Hi, I wanted to host a personal Lemmy instance online (for just myself, I don’t think I can take the upkeep for other users - please let me know if this is not possible) and wanted to understand how to “attach” a CDN service to it.
The idea behind doing this is that I’m in the US but I’m looking to host a server in Europe. I am looking into Cloudflare’s free CDN service, but it would be great if someone could point me towards how I can configure this setup to speed up the loading time for my Lemmy instance (which is going to be far away from me, geographically).
I would also like to know about your setups and how you have hosted Lemmy.
Thanks!
The reasons for having to use their nameservers is probably about getting some data in the process. But DNS queries are quite harmless compared to the MITM issue for the actual traffic.
Traffic proxied via CF uses their TLS certificates.
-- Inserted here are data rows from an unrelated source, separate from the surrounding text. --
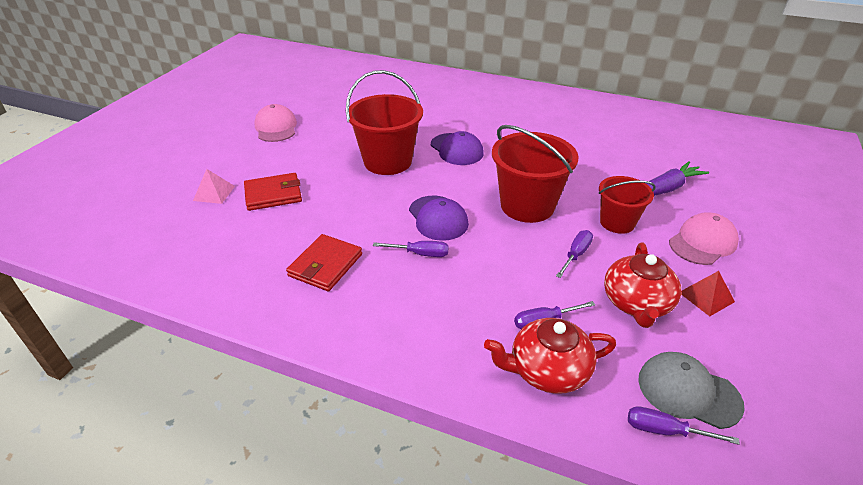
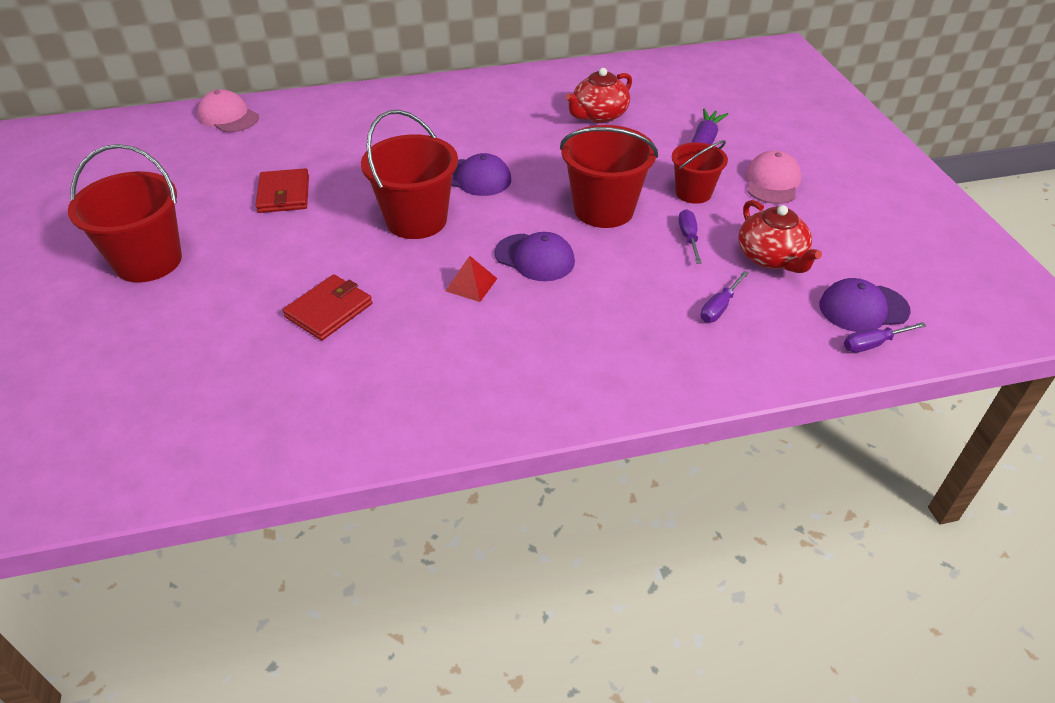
camera: 35 degrees left, 5 degrees up
pink pyramid [193,169,235,204] -> none
pink cap [254,104,297,142] -> pink cap moved to [197,89,259,132]
red wallet [286,234,362,291] -> red wallet moved to [255,168,309,213]
purple screwdriver [373,241,449,257] -> none
red teapot [484,318,616,394] -> red teapot moved to [565,68,632,123]
grey cap [638,352,745,429] -> purple cap [819,278,911,332]
red pyramid [681,271,735,316] -> red pyramid moved to [446,256,498,302]
none -> red bucket [68,144,182,283]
Look up how HTTPS works, and you’ll understand that it means the encryption is terminated at Cloudflare.
For the record, CF DNS infrastructure is really solid. For something already public anyway, I’d use their services in a heartbeat. You get some WAF features and can add firewall rules like geoblocking, even on the free tier.
For sensitive data, I probably wouldn’t use the proxy service.
Ah, I think I’m starting to understand. Since they ask you to replace the default certificates with Cloudflare specific certificates, in order for these certificates to be authorised, the nameserver needs to be from CF.
But then, if they were to not use their own specific certificate, this would not be a limitation, yes? (As I imagine is the case with the more premium plans). In the case of the premium plans, how do they secure traffic and provide proxy/CDN services with just a CNAME?
A CNAME is just a DNS record that points to another DNS record, technically they could allow it for free users too.
I’d guess the point is they get info on what free users do with their DNS, to help make their paid services more appealing.
No offense, but you might be seriously overthinking this.